Одним из последних достижений молекулярной онкологии является внедрение в практику онкодиагностики нового малоинвазивного метода «жидкой биопсии», который включает исследование образцов крови с целью выявления внеклеточных опухолевых ДНК, отражающих молекулярные изменения, характерные для опухоли (11, 12). В этом плане чрезвычайно актуальным представляется изучение молекулярно-генетических изменений в составе внеклеточных ДНК, которые специфичны для колоректального рака, и последующая разработка стратегии ранней диагностики рецидивов заболевания. Известно, что при онкопатологиях в составе как внеклеточной циркулирующей ДНК (цирДНК) плазмы крови, так и цирДНК, связанной с поверхностью клеток крови (скп-цирДНК), накапливаются фрагменты опухоле-специфичных метилированных ДНК, которые являются потенциальными онкомаркерами (13). Показано, что определение во внеклеточных ДНК крови уровня метилирования как однокопийных генов, так и повторяющихся последовательностей позволяет повысить чувствительность диагностического теста (13, 14).

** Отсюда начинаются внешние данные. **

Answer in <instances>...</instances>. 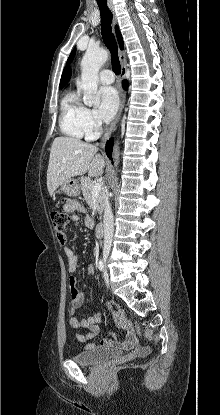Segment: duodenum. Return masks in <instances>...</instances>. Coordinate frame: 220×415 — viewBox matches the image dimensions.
Instances as JSON below:
<instances>
[{"instance_id": "410a0bca", "label": "duodenum", "mask_w": 220, "mask_h": 415, "mask_svg": "<svg viewBox=\"0 0 220 415\" xmlns=\"http://www.w3.org/2000/svg\"><path fill=\"white\" fill-rule=\"evenodd\" d=\"M105 233V222L98 224L95 228V235L98 239H102Z\"/></svg>"}]
</instances>
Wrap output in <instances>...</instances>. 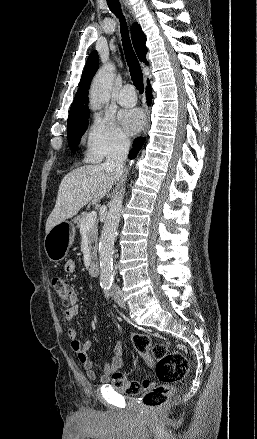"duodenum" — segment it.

Исследовательские группы под руководством Symonds E.L. et al (2018), Chang S.C. et al. (2020), Jin S. et al. (2021) проводили определение метилированных маркеров (панель, включающая гены ВСАТ1 и IKZF1; ген ТМЕМ240; панель, включающая гены SEPTIN9 и SDC2) в плазме крови больных колоректальным раком с целью мониторинга течения заболевания (15, 16, 17). Однако, они оценивали только уровень метилирования однокопийных генов и не определяли уровень метилирования повторяющихся последовательностей, что могло бы повысить чувствительность такой диагностической тест-системы. В настоящих работах использовались только две контрольные точки (до лечения и на 12 сутки после операции или до лечения и через 12 месяцев после операции), что не позволяет осуществлять регулярную и своевременную диагностику на протяжении первых 24-х месяцев наблюдения, которые являются самыми критичными с позиций риска развития прогрессирования заболевания.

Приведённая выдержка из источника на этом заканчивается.